Supplied text ::
*** Block opens ***

He told me to take a few days to think about it while on leave. After time home with family, I decided he was right, so I agreed to help with instruction and research. This more than likely saved my life.

Do you think Germany could have ever won the sea war?

Reinhard: Interesting question, I believe we could have won if we would have focused solely on U-boat construction early on. In 1939, I was appalled that we were going to war with such a small U-boat fleet. The early successes were a testimony of the brave crews more than anything else who threw themselves head first into the fight, at great peril, like Gunther Prien. If say by 1940 we would have been able to field one thousand boats instead of 26 we could have sunk every allied ship, and over whelmed any convoys, this was the stated purpose of the wolf packs. The Führer understood this, and told me if he had his way we would have zero boats, as peace was his aim, but since the English refused to take part in arms reduction, he had to arm, he was not able to arm fast enough when war came however.

If I was in charge, I would have prepared for a sea war and learned lessons from the first war, used an effective force in overwhelming numbers to collapse your main enemy. Germany was overwhelmed by allied production, they could make more ships in a month than we could make in a year. They developed new measures to combat us, and we developed ours too late. It was not until 1943 that Germany really geared up to fight the war. We still had life in our cities going on as if it was still 1938, and peace was the norm. So in short, yes, we could have won, but it would have meant really preparing for war early on and making war production a top priority.

What was it like being depth charged?

Reinhard: It was one of the scariest things you can imagine all it would take to crack our hull was a close depth charge. I was in a few attacks, and you feel helpless, hoping and praying they do not get lucky. We would do the math and count how many screws we heard, and then calculate how many charges they could carry. That helped to take some of the angst away otherwise one could go mad. We had a bad attack that almost made us prisoners or worse, but luckily the ship left before we could surface. We would always sustain some type of damage when these charges went off; usually it was only minor, like a blown fuse, or lightbulb. There was lots of praying to God during a depth charge attack. My boats were very lucky that the Allies could not get us.

One cannot discuss WW2 without asking about war crimes and atrocities; did you witness any of these happening?

*** Block closes ***

Data extract ::
*** Block opens ***

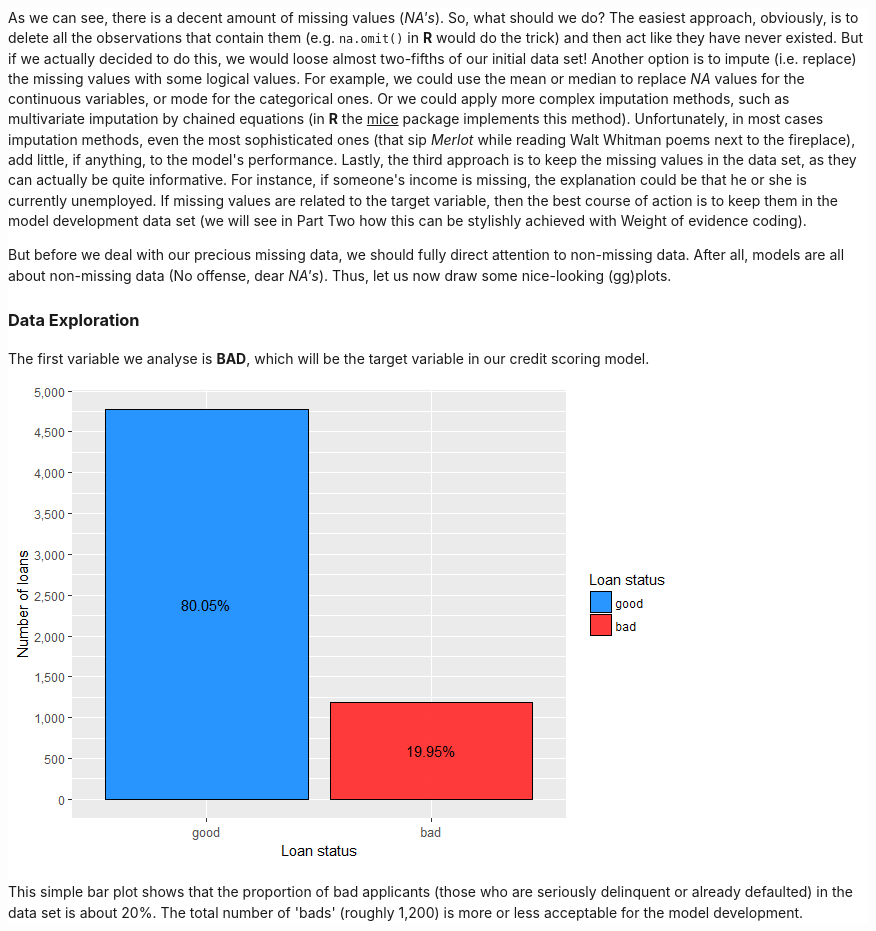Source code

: As we can see, there is a decent amount of missing values (*NA's*). So, what should we do? The easiest approach, obviously, is to delete all the observations that contain them (e.g. `na.omit()` in **R** would do the trick) and then act like they have never existed. But if we actually decided to do this, we would loose almost two-fifths of our initial data set! Another option is to impute (i.e. replace) the missing values with some logical values. For example, we could use the mean or median to replace *NA* values for the continuous variables, or mode for the categorical ones. Or we could apply more complex imputation methods, such as multivariate imputation by chained equations (in **R** the [mice](https://cran.r-project.org/web/packages/mice/index.html) package implements this method). Unfortunately, in most cases imputation methods, even the most sophisticated ones (that sip *Merlot* while reading Walt Whitman poems next to the fireplace), add little, if anything, to the model's performance. Lastly, the third approach is to keep the missing values in the data set, as they can actually be quite informative. For instance, if someone's income is missing, the explanation could be that he or she is currently unemployed. If missing values are related to the target variable, then the best course of action is to keep them in the model development data set (we will see in Part Two how this can be stylishly achieved with Weight of evidence coding).

But before we deal with our precious missing data, we should fully direct attention to non-missing data. After all, models are all about non-missing data (No offense, dear *NA's*). Thus, let us now draw some nice-looking (gg)plots.

### Data Exploration

The first variable we analyse is **BAD**, which will be the target variable in our credit scoring model.

![plot of chunk bp_bad-1.png](/figures/post01/bp_bad-1.png)

This simple bar plot shows that the proportion of bad applicants (those who are seriously delinquent or already defaulted) in the data set is about 20%. The total number of 'bads' (roughly 1,200) is more or less acceptable for the model development.

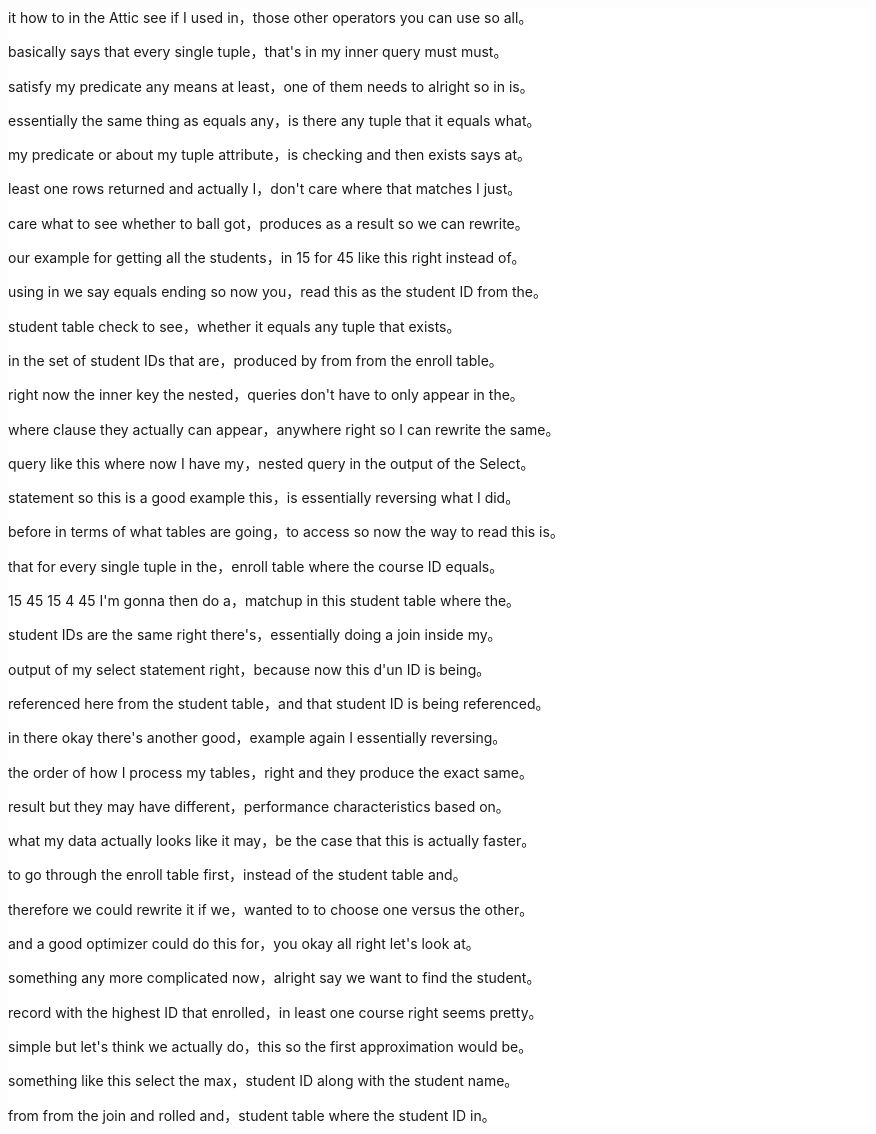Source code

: it how to in the Attic see if I used in，those other operators you can use so all。

basically says that every single tuple，that's in my inner query must must。

satisfy my predicate any means at least，one of them needs to alright so in is。

essentially the same thing as equals any，is there any tuple that it equals what。

my predicate or about my tuple attribute，is checking and then exists says at。

least one rows returned and actually I，don't care where that matches I just。

care what to see whether to ball got，produces as a result so we can rewrite。

our example for getting all the students，in 15 for 45 like this right instead of。

using in we say equals ending so now you，read this as the student ID from the。

student table check to see，whether it equals any tuple that exists。

in the set of student IDs that are，produced by from from the enroll table。

right now the inner key the nested，queries don't have to only appear in the。

where clause they actually can appear，anywhere right so I can rewrite the same。

query like this where now I have my，nested query in the output of the Select。

statement so this is a good example this，is essentially reversing what I did。

before in terms of what tables are going，to access so now the way to read this is。

that for every single tuple in the，enroll table where the course ID equals。

15 45 15 4 45 I'm gonna then do a，matchup in this student table where the。

student IDs are the same right there's，essentially doing a join inside my。

output of my select statement right，because now this d'un ID is being。

referenced here from the student table，and that student ID is being referenced。

in there okay there's another good，example again I essentially reversing。

the order of how I process my tables，right and they produce the exact same。

result but they may have different，performance characteristics based on。

what my data actually looks like it may，be the case that this is actually faster。

to go through the enroll table first，instead of the student table and。

therefore we could rewrite it if we，wanted to to choose one versus the other。

and a good optimizer could do this for，you okay all right let's look at。

something any more complicated now，alright say we want to find the student。

record with the highest ID that enrolled，in least one course right seems pretty。

simple but let's think we actually do，this so the first approximation would be。

something like this select the max，student ID along with the student name。

from from the join and rolled and，student table where the student ID in。

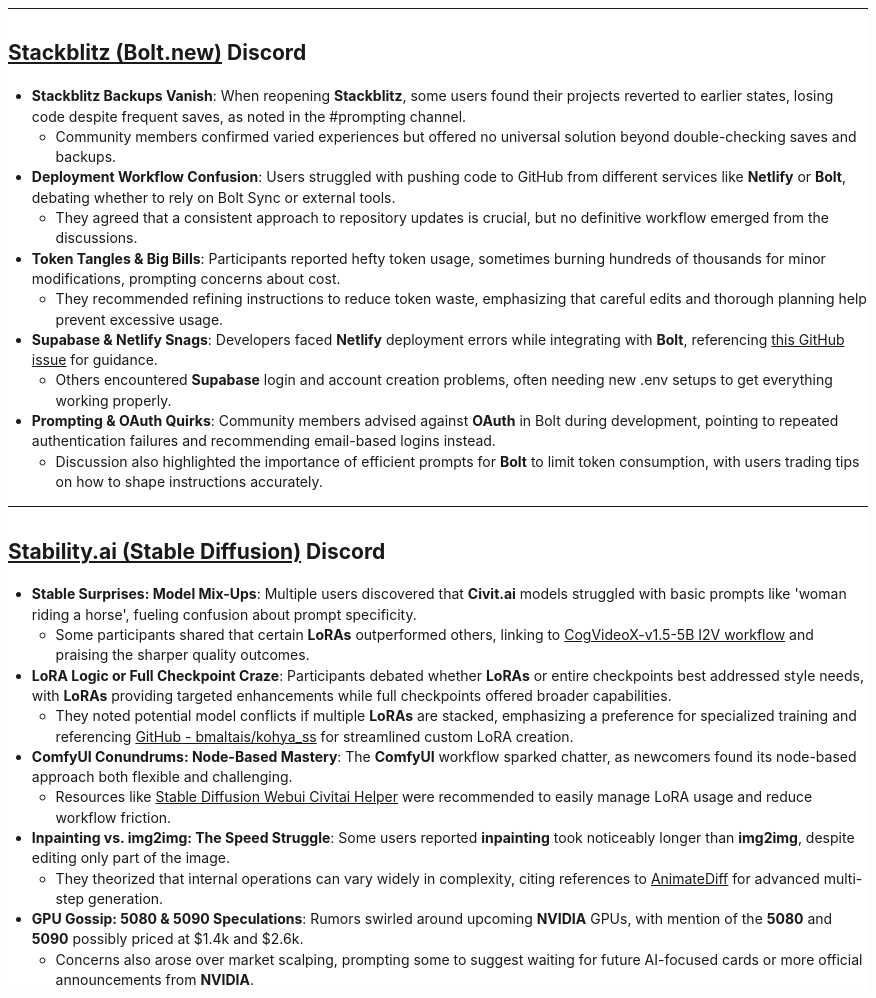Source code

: 

---



## [Stackblitz (Bolt.new)](https://discord.com/channels/364486390102097930) Discord

- **Stackblitz Backups Vanish**: When reopening **Stackblitz**, some users found their projects reverted to earlier states, losing code despite frequent saves, as noted in the #prompting channel.
   - Community members confirmed varied experiences but offered no universal solution beyond double-checking saves and backups.
- **Deployment Workflow Confusion**: Users struggled with pushing code to GitHub from different services like **Netlify** or **Bolt**, debating whether to rely on Bolt Sync or external tools.
   - They agreed that a consistent approach to repository updates is crucial, but no definitive workflow emerged from the discussions.
- **Token Tangles & Big Bills**: Participants reported hefty token usage, sometimes burning hundreds of thousands for minor modifications, prompting concerns about cost.
   - They recommended refining instructions to reduce token waste, emphasizing that careful edits and thorough planning help prevent excessive usage.
- **Supabase & Netlify Snags**: Developers faced **Netlify** deployment errors while integrating with **Bolt**, referencing [this GitHub issue](https://github.com/stackblitz/bolt.new/issues/4837) for guidance.
   - Others encountered **Supabase** login and account creation problems, often needing new .env setups to get everything working properly.
- **Prompting & OAuth Quirks**: Community members advised against **OAuth** in Bolt during development, pointing to repeated authentication failures and recommending email-based logins instead.
   - Discussion also highlighted the importance of efficient prompts for **Bolt** to limit token consumption, with users trading tips on how to shape instructions accurately.



---



## [Stability.ai (Stable Diffusion)](https://discord.com/channels/1002292111942635562) Discord

- **Stable Surprises: Model Mix-Ups**: Multiple users discovered that **Civit.ai** models struggled with basic prompts like 'woman riding a horse', fueling confusion about prompt specificity.
   - Some participants shared that certain **LoRAs** outperformed others, linking to [CogVideoX-v1.5-5B I2V workflow](https://civitai.com/models/968568?modelVersionId=1097378) and praising the sharper quality outcomes.
- **LoRA Logic or Full Checkpoint Craze**: Participants debated whether **LoRAs** or entire checkpoints best addressed style needs, with **LoRAs** providing targeted enhancements while full checkpoints offered broader capabilities.
   - They noted potential model conflicts if multiple **LoRAs** are stacked, emphasizing a preference for specialized training and referencing [GitHub - bmaltais/kohya_ss](https://github.com/bmaltais/kohya_ss) for streamlined custom LoRA creation.
- **ComfyUI Conundrums: Node-Based Mastery**: The **ComfyUI** workflow sparked chatter, as newcomers found its node-based approach both flexible and challenging.
   - Resources like [Stable Diffusion Webui Civitai Helper](https://github.com/butaixianran/Stable-Diffusion-Webui-Civitai-Helper) were recommended to easily manage LoRA usage and reduce workflow friction.
- **Inpainting vs. img2img: The Speed Struggle**: Some users reported **inpainting** took noticeably longer than **img2img**, despite editing only part of the image.
   - They theorized that internal operations can vary widely in complexity, citing references to [AnimateDiff](https://stable-diffusion-art.com/animatediff/) for advanced multi-step generation.
- **GPU Gossip: 5080 & 5090 Speculations**: Rumors swirled around upcoming **NVIDIA** GPUs, with mention of the **5080** and **5090** possibly priced at $1.4k and $2.6k.
   - Concerns also arose over market scalping, prompting some to suggest waiting for future AI-focused cards or more official announcements from **NVIDIA**.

*** Block closes ***

Task brief :: List every year that the U-boat interview mentions, in order of first appearance.

Solution for this problem :: 1939, 1940, 1943, 1938